“Who told you that you were naked?” God asked Adam and Eve in the Garden. It’s one of the first questions recorded in the Bible. From the very beginning, Evil has taught us that our bodies are bad. We’ve been told that we should not trust our bodies, our feelings, our emotions — that we should deny our very selves for the sake of God, of purity, of others.
American culture has created a certain standard of beauty. For women, it tells us: “Be skinny. Grow your hair out. Wear makeup. Buy expensive beauty products. Look younger. Always younger. Always thinner. Always smoother. Always more beautiful.” For men, society says: “Be strong. Don’t show weakness through emotion. Buck up. Work out. Be buff.”
We’re pressured by articles, ads and promotional branding everywhere we look telling us to eat less, work out more, eat superfood greens, eat microgreens, go keto, go paleo, go vegan, drink more water, drink less (enter your favorite beverage here), drink this or that new potion. It runs us ragged, drains our bank accounts, and still leaves us coming up short, never quite measuring up to that standard of so-called desired beauty or strength.
Christianity has done the opposite. It has taught us that beauty is sinful, that appearing sexy is lustful, and that honoring your body is vain. It has conditioned us to believe that our beauty and/or strength can cause someone else to stumble, making us responsible for the integrity of all mankind. We therefore feel we must hide and suppress our beauty in order not only to keep ourselves pure, but to keep those around us pure as well. We’ve been taught that sex is dirty and tainted, yet somehow becomes magical after you tie the knot, programming us to constantly turn off and ignore a part of us that connects us to our soulmate and, dare I say, even to God.
Living in American society but growing up with a belief system of Christianity has put us at odds with ourselves, causing us both to desire beauty and also to be ashamed of it. No matter what we do, we never quite measure up. Instead, we learn to suppress who we truly are, to ignore our beauty and to hide our frame because who we are somehow is never good enough.
“You are made in the image of God. Your body is the temple of the Holy Spirit. There is nothing shameful about that.”
Who told you that you were naked? Who told you that being naked was bad? Who told you that your body was something to be ashamed of, to be hated, to be forced into submission, to be compared to others, to be punished, and made to please everyone but yourself?

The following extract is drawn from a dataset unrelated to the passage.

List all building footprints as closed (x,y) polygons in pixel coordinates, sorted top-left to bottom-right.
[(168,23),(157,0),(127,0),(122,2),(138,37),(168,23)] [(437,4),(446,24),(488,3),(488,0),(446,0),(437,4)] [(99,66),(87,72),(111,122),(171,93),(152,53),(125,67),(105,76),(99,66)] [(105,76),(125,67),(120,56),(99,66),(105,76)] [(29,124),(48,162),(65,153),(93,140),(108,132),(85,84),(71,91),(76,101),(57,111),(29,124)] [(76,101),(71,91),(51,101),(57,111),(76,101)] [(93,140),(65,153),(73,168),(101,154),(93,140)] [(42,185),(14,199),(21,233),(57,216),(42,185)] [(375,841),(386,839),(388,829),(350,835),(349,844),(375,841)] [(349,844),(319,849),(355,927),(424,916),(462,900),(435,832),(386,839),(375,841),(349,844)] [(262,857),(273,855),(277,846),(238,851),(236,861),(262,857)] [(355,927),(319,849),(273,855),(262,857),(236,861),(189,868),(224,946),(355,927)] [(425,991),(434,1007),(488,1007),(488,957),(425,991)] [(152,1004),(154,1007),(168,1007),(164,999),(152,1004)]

In certain remote villages around the world, people still live naked and unashamed. What would that be like? What would it feel like — to live in a place where you were taught to appreciate the beauty of another without coveting it. Where you were taught to appreciate your own beauty without degrading it. Where we learned to appreciate beauty in its purest form, because it is the image of God.
You are made in the image of God. Your body is the temple of the Holy Spirit. There is nothing shameful about that. Your body is beautiful, your body is good, your body is holy.
Shame never was God’s design. From the very beginning, Genesis tells us, “Adam and his wife were both naked and they felt no shame.”
I propose that we begin a paradigm shift in how we see not just ourselves, but the very bodies God created for us to live inside. I propose that rather than feeling shame and self-hatred every time we look in the mirror, we instead find pleasure and joy in our bodies (whatever shape, size, color or ability) knowing that it reflects the very image of God.
I propose that we break down stereotypes of what it means to be beautiful, to be strong, to be sexy, to be holy. You don’t need to do anything to attain holiness. You already are. You already were. You forever will be.
“Shame is the lie of the serpent.”
Shame is the lie of the serpent, the Evil one saying: You are naked. Be ashamed. Be embarrassed. You were not made in the image of God. Who do you think you are? Your naked frame is a disgrace. Try harder, do more, measure up.
Lies. Lies. Lies.
I challenge you instead to delight in the beauty of your body: the curves, the contours, the strength, the weakness and yes, even the things you see as imperfections. Stop criticizing who you are and start loving who you are. You are the image of God.
I know these thoughts and ideas may feel eccentric. Perhaps they are. But they were God’s idea first. Adam and Eve were put in the garden naked, they were put there not alone, but together, and they felt no shame.
I’m challenging you to resist the stereotypes of what society, Christianity and culture have taught you to believe about yourself and instead appreciate the body you’ve been given. Truly and deeply appreciate this vessel that carries you through life. And to perhaps even begin to look at, dare I say touch, your naked body and feel no shame. For it is the beautiful, perfect, holy temple of God.
Amber Cantorna grew up in the deeply conservative evangelical culture of Focus on the Family and now lives in the Denver area with her wife, Clara. She is the author of Refocusing My Family and Unashamed: A Coming Out Guide for LGBTQ Christians. She is a musician, writer and speaker.